Profitable Geschäftsfelder identifizieren

Zu den Geschäftsfeldern, in denen Banken an den Stellschrauben drehen können, gehört laut der Studienautoren von McKinsey das Wealth Management, in dem 2022 mit acht Prozent das durchschnittliche Wachstum verdoppelt wurde. Eine Trendwende sei bei Standard-Produkten wie Konten, Einlagen und Zahlungsverkehr zu verzeichnen. In diesen Bereichen waren die Erträge zuletzt zurückgegangen. 

Insgesamt seien die Bewertungen der Banken, auch vor dem Hintergrund der weltweiten Schwäche der Aktienmärkte, gesunken. So ist auch die globale Marktkapitalisierung der Branche von 16 Billionen US-Dollar 2021 auf 14,5 Billionen US-Dollar Mitte 2022 gefallen. Dabei machen klassische Banken die eine, spezialisierte Finanzdienstleister und Fintechs die andere Hälfte der Marktkapitalisierung aus, heißt es weiter. Letztere konnten ihren Anteil, der vor fünf Jahren noch bei 30 Prozent lag, weiter ausbauen. "Firmen, die nachhaltig profitable Geschäftsfelder wie Zahlungsabwicklung oder Consumer Finance besetzen, profitieren von tendenziell höheren Bewertungen", betont Reinhard Höll, Payment-Experte bei McKinsey. 

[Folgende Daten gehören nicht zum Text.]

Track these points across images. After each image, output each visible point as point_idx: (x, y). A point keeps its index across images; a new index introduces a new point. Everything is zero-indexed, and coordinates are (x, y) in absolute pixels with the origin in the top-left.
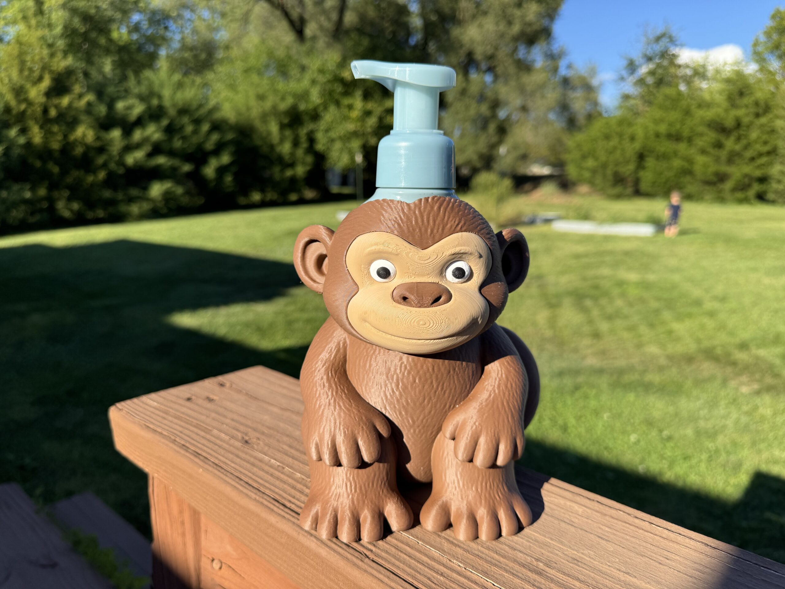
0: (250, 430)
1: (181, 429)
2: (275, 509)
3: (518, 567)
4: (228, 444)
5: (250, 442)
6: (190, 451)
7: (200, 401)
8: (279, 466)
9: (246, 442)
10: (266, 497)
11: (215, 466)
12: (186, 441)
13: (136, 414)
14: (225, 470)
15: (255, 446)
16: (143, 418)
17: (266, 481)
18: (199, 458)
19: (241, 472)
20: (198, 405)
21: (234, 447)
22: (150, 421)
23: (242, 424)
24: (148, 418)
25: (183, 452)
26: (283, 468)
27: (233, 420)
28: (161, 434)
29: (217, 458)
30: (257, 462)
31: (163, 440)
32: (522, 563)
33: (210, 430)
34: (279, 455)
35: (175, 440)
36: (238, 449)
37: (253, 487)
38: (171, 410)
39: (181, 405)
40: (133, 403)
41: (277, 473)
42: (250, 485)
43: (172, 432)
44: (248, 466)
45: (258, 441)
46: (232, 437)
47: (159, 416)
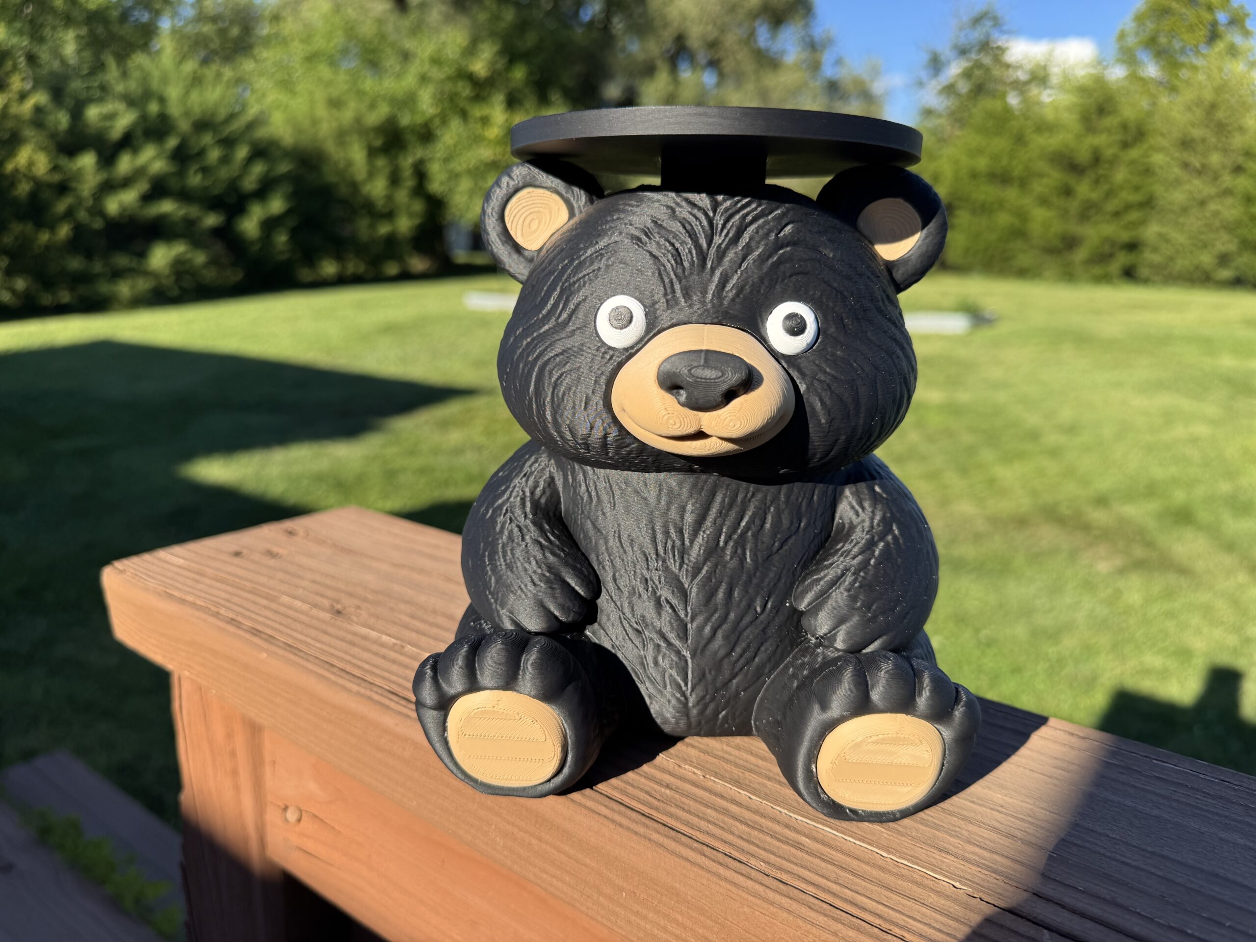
0: (343, 595)
1: (227, 596)
2: (392, 705)
4: (307, 615)
5: (344, 612)
6: (245, 628)
7: (256, 557)
8: (396, 644)
9: (339, 612)
10: (375, 689)
11: (288, 648)
12: (236, 613)
13: (149, 576)
14: (305, 653)
15: (355, 619)
16: (161, 581)
17: (375, 666)
18: (262, 638)
19: (332, 655)
20: (253, 561)
21: (319, 620)
22: (172, 586)
23: (328, 587)
24: (169, 582)
25: (231, 629)
26: (403, 647)
27: (314, 582)
28: (193, 604)
29: (290, 636)
30: (357, 640)
31: (197, 613)
33: (276, 596)
34: (394, 630)
35: (218, 613)
36: (325, 622)
37: (354, 675)
38: (207, 569)
39: (225, 562)
40: (143, 560)
41: (392, 655)
42: (348, 673)
43: (212, 601)
44: (344, 645)
45: (358, 611)
46: (314, 605)
47: (187, 578)
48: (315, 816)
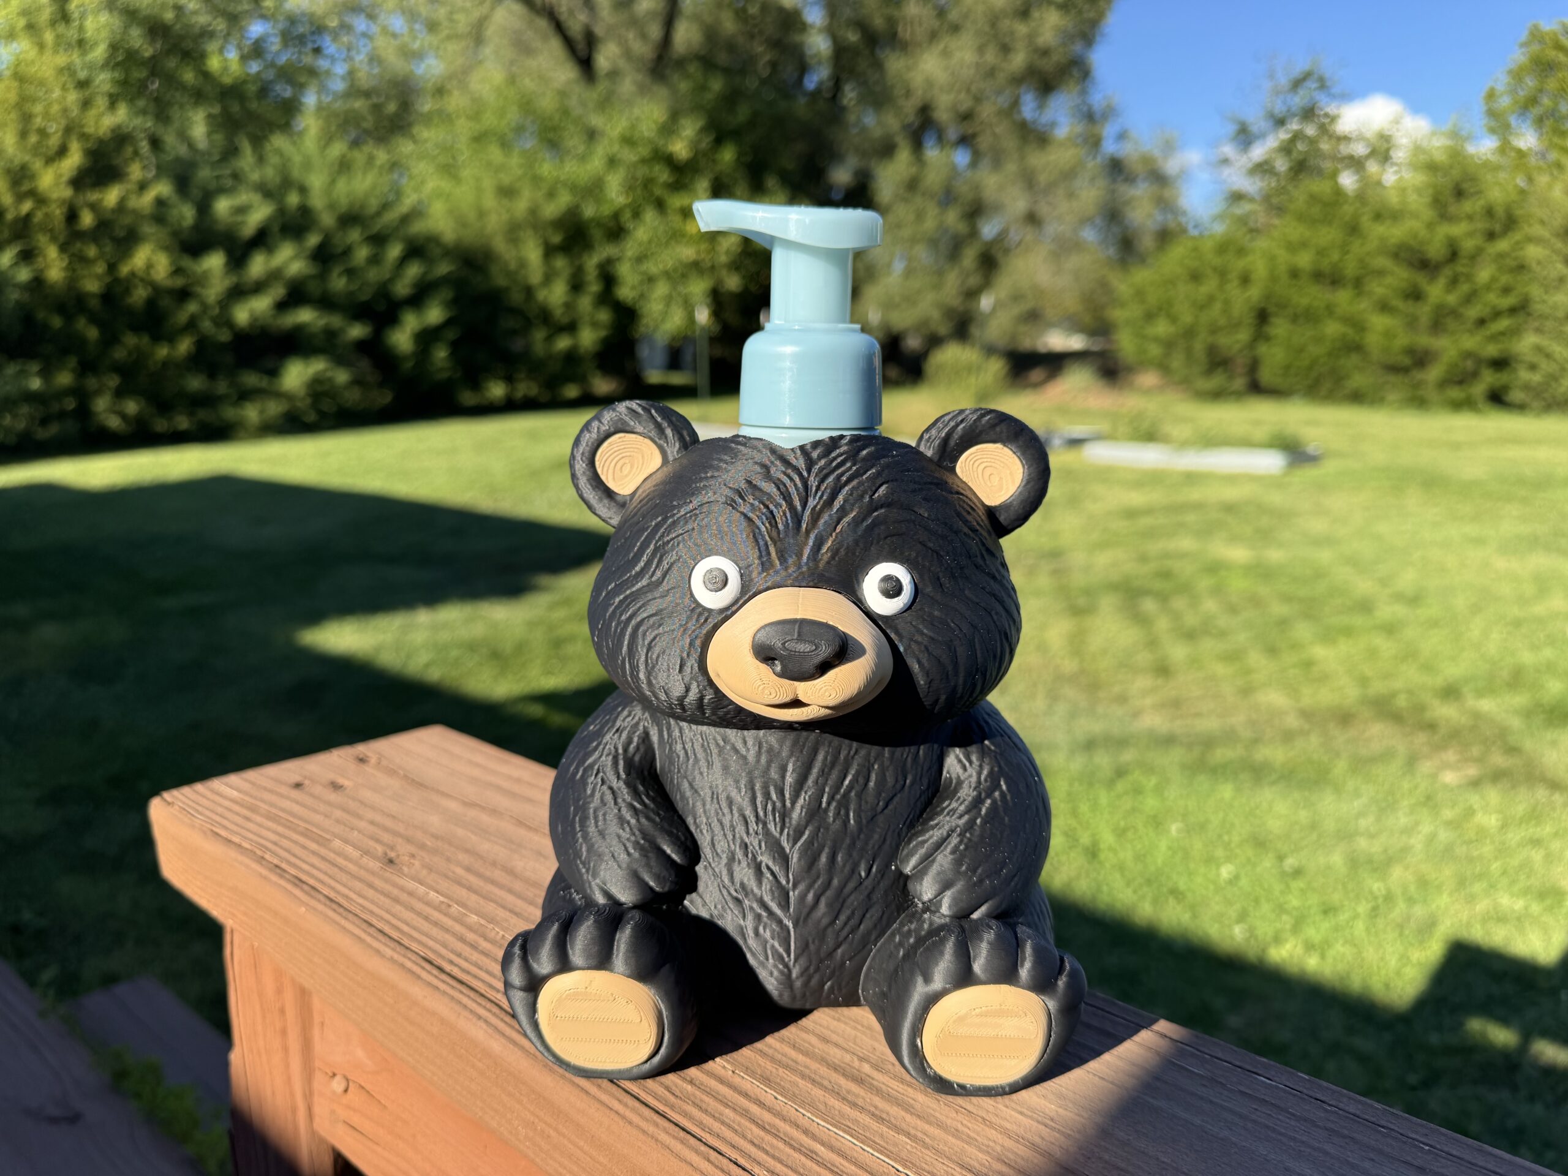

Deutschland bei Green Bonds Spitzenreiter

Große Wachstumschancen verspicht dem Report zufolge der Bereich Sustainable Finance. Nachhaltige Anleihen machen laut Studie inzwischen elf Prozent des gesamten weltweiten Emissionsvolumens aus. Bei ESG-gebundenen Konsortialkrediten liege der Anteil sogar bei 13 Prozent. In Deutschland wurde in den ersten neun Monaten 2022 sogar jede fünfte Anleihe in einer Nachhaltigkeitsvariante emittiert - mit einem Volumen von insgesamt 45,5 Milliarden US-Dollar. Damit ist die Bundesrepublik bei Green Bonds Spitzenreiter in Europa. Für Banken eröffne dieser Trend ein großes Finanzierungs- und Wachstumspotenzial. 

Dass sich Nachhaltigkeit und die unter der Abkürzung ESG bekannten Aspekte Umwelt, Soziales und Unternehmensführung in den kommenden Jahren zu einem der wichtigsten Themen überhaupt entwickeln, glaubt auch Tobias Keser, Head of Banking bei Sopra Steria Next. Der Experte sieht in der Entwicklung den Grundstein für neue Geschäftsmodelle wie die ESG-Beratung von Firmenkunden. "Durch die starke Präsenz in den Medien und im Alltag schafft das Thema auch viele Kontaktpunkte für die Kreditinstitute in der Beratung", prognostiziert er im Bankmagazin-Beitrag. Das verspreche zudem hohe Chancen auf Neuabschlüsse in der Altersversorgung und für das Cross-Selling. Allerdings warnt Keser auch vor der Gefahr des Greenwashings, das "sich äußerst negativ auf die Reputation der Institute auswirken und das Vertrauen in die entsprechenden Häuser stark und nachhaltig beschädigen könnte". 

Regulierungsanforderungen erfüllen reicht nicht

Zudem haben zum Beispiel nachhaltige Geldanlagen häufig einen höheren Endkundenpreis als reguläre Anlageangebote, erläutert Bankexperte Mihm. Gleichzeitig seien sie für die Geldhäuser im Hintergrund mit höheren Produktionskosten verbunden. "Langfristig werden die Institute mit einer reinen Erfüllung der regulatorischen Nachhaltigkeitsanforderung kein pauschales Preis-Premium erzielen können, da dies der neue Marktstandard sein wird", glaubt er. Das wird aus seiner Sicht eine klar herausstechende Positionierung im Bereich der Nachhaltigkeit erfordern.